Excerpted passage below:
I whole-heartedly commend the Government of India under the leadership of Narendra Modi for its commitment to double the farmer's income by the year 2022.
Farmers in most parts of the country have been going through deep distress. Not a day passes without media carrying reports of farmers committing suicide in one part of the country or the other. Deeply mired in debt and seeing no ray of hope, farmers are resorting to this extreme step in their lives.
Against such a backdrop, the Prime Minister's plan to double farmers' income in the next five years will go a long way in alleviating distress among farmers. Let me take this opportunity to touch upon some of the problems farmers are facing and explain what the Government can do.
To achieve the proposed goal of doubling the farmer's income in five years, the farmer's real incomes have to grow by about 15 per cent per annum. This may be a difficult challenge and not possible with a 4 per cent growth in agriculture.
It could be possible only with getting higher output prices by the farmers as compared to their input prices. Farmers' income can be doubled only if they are enabled to cut down on their costs of production, improve production and productivity, reduce the transaction costs and realize higher prices for their produce.
No doubt, the governments both at the Centre and in States have been implementing a number of schemes to help farmer bring down costs of production. But they have not made any noticeable dent.
Input costs have been skyrocketing year after year while there is no guarantee of higher realizations on agricultural produce. As part of the plan to bring down costs of production, I suggest that the Government of India initiate schemes to promote mechanisation of farming.
End of Excerpted passage.
Material shown below:
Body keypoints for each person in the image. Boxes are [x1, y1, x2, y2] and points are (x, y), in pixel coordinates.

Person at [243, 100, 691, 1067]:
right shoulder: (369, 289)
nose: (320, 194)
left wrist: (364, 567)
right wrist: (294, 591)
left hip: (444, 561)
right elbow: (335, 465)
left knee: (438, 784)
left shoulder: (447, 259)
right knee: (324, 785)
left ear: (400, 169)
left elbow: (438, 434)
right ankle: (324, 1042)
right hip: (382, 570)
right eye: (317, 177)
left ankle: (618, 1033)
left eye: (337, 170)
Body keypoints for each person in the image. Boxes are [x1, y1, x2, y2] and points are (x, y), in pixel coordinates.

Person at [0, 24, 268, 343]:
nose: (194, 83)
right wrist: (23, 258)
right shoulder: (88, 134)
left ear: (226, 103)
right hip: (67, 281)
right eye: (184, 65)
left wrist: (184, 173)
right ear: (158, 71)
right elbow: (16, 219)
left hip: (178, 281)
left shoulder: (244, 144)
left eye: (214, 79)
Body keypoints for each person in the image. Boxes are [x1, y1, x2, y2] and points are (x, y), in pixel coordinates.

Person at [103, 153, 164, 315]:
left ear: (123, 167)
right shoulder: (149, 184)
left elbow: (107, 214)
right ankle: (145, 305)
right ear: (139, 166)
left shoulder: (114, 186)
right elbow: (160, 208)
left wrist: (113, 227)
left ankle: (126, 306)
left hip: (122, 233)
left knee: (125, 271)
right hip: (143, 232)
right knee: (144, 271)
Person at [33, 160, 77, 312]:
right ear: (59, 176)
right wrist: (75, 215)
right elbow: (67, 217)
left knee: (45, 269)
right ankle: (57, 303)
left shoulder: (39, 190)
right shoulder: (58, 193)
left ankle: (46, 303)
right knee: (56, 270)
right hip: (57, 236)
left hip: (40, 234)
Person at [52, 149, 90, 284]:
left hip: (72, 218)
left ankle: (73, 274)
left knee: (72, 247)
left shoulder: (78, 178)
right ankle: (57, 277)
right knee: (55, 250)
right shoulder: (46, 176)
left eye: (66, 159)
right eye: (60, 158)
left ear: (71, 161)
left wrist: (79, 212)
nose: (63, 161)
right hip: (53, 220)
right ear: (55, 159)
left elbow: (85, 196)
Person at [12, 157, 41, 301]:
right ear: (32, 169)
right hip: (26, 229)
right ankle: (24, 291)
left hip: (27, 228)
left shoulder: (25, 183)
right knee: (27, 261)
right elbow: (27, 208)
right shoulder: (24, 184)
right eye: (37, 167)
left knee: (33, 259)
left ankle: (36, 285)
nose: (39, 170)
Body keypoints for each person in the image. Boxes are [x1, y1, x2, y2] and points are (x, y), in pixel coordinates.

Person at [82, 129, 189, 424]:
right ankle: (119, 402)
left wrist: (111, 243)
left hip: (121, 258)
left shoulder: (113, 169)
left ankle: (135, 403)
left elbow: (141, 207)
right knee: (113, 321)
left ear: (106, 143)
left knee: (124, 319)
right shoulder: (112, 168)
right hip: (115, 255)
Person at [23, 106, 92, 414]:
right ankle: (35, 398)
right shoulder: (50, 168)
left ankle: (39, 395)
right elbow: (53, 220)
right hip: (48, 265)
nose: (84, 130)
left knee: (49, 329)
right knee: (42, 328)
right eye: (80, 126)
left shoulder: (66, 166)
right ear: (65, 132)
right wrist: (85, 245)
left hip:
End of Material shown.
• **Task instructions**:
A) Reproduce the farm income passage from "It could be" to "for their produce.".
B) Answer these questions from the farm income passage:
(i) By what year has the Government of India committed to double the farmer's income?
(ii) By about what percentage per year must the farmer's real incomes grow to reach that goal?
(iii) What does the writer suggest the Government of India initiate schemes to promote?

• **Outputs by task**:
A)
It could be possible only with getting higher output prices by the farmers as compared to their input prices. Farmers' income can be doubled only if they are enabled to cut down on their costs of production, improve production and productivity, reduce the transaction costs and realize higher prices for their produce.

B)
(i) 2022
(ii) About 15 per cent per annum
(iii) Mechanisation of farming